◆ **SHORT PROBLEM**
Print every line of the rows below without changing anything.

◆ **Collection entries**
********

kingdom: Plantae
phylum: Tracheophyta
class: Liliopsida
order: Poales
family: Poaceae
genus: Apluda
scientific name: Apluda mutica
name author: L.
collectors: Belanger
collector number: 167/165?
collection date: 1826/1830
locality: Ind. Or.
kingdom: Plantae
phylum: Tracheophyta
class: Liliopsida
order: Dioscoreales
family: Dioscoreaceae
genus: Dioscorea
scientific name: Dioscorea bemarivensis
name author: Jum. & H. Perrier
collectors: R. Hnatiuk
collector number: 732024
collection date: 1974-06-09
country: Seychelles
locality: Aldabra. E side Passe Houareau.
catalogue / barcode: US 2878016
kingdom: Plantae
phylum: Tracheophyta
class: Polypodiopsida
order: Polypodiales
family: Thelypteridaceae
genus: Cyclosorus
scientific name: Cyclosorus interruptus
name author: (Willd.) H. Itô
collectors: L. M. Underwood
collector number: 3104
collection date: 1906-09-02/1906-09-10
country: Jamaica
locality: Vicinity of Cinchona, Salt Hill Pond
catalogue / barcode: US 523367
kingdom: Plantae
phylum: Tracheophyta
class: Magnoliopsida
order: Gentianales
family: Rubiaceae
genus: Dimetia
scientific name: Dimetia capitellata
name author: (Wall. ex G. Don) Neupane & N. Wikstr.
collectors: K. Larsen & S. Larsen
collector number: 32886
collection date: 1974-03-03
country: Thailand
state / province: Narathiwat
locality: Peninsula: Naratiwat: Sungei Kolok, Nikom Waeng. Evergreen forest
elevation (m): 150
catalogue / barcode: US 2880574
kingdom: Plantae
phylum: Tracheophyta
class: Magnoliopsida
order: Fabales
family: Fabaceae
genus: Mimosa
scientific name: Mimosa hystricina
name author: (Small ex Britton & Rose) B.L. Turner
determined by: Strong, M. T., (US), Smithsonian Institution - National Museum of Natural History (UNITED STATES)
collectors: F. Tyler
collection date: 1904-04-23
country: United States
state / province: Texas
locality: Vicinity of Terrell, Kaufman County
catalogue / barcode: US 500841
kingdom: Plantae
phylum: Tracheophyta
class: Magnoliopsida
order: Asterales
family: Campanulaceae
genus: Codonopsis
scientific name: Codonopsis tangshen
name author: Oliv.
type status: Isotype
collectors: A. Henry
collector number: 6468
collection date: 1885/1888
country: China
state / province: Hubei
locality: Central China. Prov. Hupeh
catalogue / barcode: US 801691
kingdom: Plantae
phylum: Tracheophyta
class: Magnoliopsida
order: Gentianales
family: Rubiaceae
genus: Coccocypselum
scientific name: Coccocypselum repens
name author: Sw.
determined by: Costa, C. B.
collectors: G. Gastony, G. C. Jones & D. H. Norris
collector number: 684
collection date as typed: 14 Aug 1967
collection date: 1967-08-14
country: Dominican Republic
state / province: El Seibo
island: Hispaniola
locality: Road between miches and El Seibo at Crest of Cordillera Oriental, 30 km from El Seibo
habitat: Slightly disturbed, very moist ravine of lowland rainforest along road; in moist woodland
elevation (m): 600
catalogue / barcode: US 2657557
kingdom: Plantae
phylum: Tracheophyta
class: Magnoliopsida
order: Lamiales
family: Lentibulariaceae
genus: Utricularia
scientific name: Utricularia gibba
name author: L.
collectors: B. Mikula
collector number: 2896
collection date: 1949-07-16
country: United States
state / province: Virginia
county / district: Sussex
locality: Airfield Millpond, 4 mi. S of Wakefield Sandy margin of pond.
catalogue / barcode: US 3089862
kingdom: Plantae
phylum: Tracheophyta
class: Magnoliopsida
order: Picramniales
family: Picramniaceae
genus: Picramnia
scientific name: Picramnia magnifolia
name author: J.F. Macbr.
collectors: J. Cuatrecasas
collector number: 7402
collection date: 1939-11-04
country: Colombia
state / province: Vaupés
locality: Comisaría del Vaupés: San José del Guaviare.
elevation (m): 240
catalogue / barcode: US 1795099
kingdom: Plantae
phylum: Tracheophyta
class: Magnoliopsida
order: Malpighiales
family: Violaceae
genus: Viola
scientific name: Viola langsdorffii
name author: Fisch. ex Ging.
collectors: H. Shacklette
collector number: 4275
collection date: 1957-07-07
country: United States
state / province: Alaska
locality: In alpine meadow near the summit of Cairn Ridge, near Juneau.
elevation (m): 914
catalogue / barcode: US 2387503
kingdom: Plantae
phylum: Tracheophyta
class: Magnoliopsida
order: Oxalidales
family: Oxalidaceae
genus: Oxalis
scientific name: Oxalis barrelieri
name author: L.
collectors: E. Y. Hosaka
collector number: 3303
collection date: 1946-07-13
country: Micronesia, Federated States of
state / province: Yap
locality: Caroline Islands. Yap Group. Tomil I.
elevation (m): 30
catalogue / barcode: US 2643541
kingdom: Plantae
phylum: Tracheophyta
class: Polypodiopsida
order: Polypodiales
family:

********

◆ **SOLUTION TO THE EXERCISE**
kingdom: Plantae
phylum: Tracheophyta
class: Liliopsida
order: Poales
family: Poaceae
genus: Apluda
scientific name: Apluda mutica
name author: L.
collectors: Belanger
collector number: 167/165?
collection date: 1826/1830
locality: Ind. Or.
kingdom: Plantae
phylum: Tracheophyta
class: Liliopsida
order: Dioscoreales
family: Dioscoreaceae
genus: Dioscorea
scientific name: Dioscorea bemarivensis
name author: Jum. & H. Perrier
collectors: R. Hnatiuk
collector number: 732024
collection date: 1974-06-09
country: Seychelles
locality: Aldabra. E side Passe Houareau.
catalogue / barcode: US 2878016
kingdom: Plantae
phylum: Tracheophyta
class: Polypodiopsida
order: Polypodiales
family: Thelypteridaceae
genus: Cyclosorus
scientific name: Cyclosorus interruptus
name author: (Willd.) H. Itô
collectors: L. M. Underwood
collector number: 3104
collection date: 1906-09-02/1906-09-10
country: Jamaica
locality: Vicinity of Cinchona, Salt Hill Pond
catalogue / barcode: US 523367
kingdom: Plantae
phylum: Tracheophyta
class: Magnoliopsida
order: Gentianales
family: Rubiaceae
genus: Dimetia
scientific name: Dimetia capitellata
name author: (Wall. ex G. Don) Neupane & N. Wikstr.
collectors: K. Larsen & S. Larsen
collector number: 32886
collection date: 1974-03-03
country: Thailand
state / province: Narathiwat
locality: Peninsula: Naratiwat: Sungei Kolok, Nikom Waeng. Evergreen forest
elevation (m): 150
catalogue / barcode: US 2880574
kingdom: Plantae
phylum: Tracheophyta
class: Magnoliopsida
order: Fabales
family: Fabaceae
genus: Mimosa
scientific name: Mimosa hystricina
name author: (Small ex Britton & Rose) B.L. Turner
determined by: Strong, M. T., (US), Smithsonian Institution - National Museum of Natural History (UNITED STATES)
collectors: F. Tyler
collection date: 1904-04-23
country: United States
state / province: Texas
locality: Vicinity of Terrell, Kaufman County
catalogue / barcode: US 500841
kingdom: Plantae
phylum: Tracheophyta
class: Magnoliopsida
order: Asterales
family: Campanulaceae
genus: Codonopsis
scientific name: Codonopsis tangshen
name author: Oliv.
type status: Isotype
collectors: A. Henry
collector number: 6468
collection date: 1885/1888
country: China
state / province: Hubei
locality: Central China. Prov. Hupeh
catalogue / barcode: US 801691
kingdom: Plantae
phylum: Tracheophyta
class: Magnoliopsida
order: Gentianales
family: Rubiaceae
genus: Coccocypselum
scientific name: Coccocypselum repens
name author: Sw.
determined by: Costa, C. B.
collectors: G. Gastony, G. C. Jones & D. H. Norris
collector number: 684
collection date as typed: 14 Aug 1967
collection date: 1967-08-14
country: Dominican Republic
state / province: El Seibo
island: Hispaniola
locality: Road between miches and El Seibo at Crest of Cordillera Oriental, 30 km from El Seibo
habitat: Slightly disturbed, very moist ravine of lowland rainforest along road; in moist woodland
elevation (m): 600
catalogue / barcode: US 2657557
kingdom: Plantae
phylum: Tracheophyta
class: Magnoliopsida
order: Lamiales
family: Lentibulariaceae
genus: Utricularia
scientific name: Utricularia gibba
name author: L.
collectors: B. Mikula
collector number: 2896
collection date: 1949-07-16
country: United States
state / province: Virginia
county / district: Sussex
locality: Airfield Millpond, 4 mi. S of Wakefield Sandy margin of pond.
catalogue / barcode: US 3089862
kingdom: Plantae
phylum: Tracheophyta
class: Magnoliopsida
order: Picramniales
family: Picramniaceae
genus: Picramnia
scientific name: Picramnia magnifolia
name author: J.F. Macbr.
collectors: J. Cuatrecasas
collector number: 7402
collection date: 1939-11-04
country: Colombia
state / province: Vaupés
locality: Comisaría del Vaupés: San José del Guaviare.
elevation (m): 240
catalogue / barcode: US 1795099
kingdom: Plantae
phylum: Tracheophyta
class: Magnoliopsida
order: Malpighiales
family: Violaceae
genus: Viola
scientific name: Viola langsdorffii
name author: Fisch. ex Ging.
collectors: H. Shacklette
collector number: 4275
collection date: 1957-07-07
country: United States
state / province: Alaska
locality: In alpine meadow near the summit of Cairn Ridge, near Juneau.
elevation (m): 914
catalogue / barcode: US 2387503
kingdom: Plantae
phylum: Tracheophyta
class: Magnoliopsida
order: Oxalidales
family: Oxalidaceae
genus: Oxalis
scientific name: Oxalis barrelieri
name author: L.
collectors: E. Y. Hosaka
collector number: 3303
collection date: 1946-07-13
country: Micronesia, Federated States of
state / province: Yap
locality: Caroline Islands. Yap Group. Tomil I.
elevation (m): 30
catalogue / barcode: US 2643541
kingdom: Plantae
phylum: Tracheophyta
class: Polypodiopsida
order: Polypodiales
family:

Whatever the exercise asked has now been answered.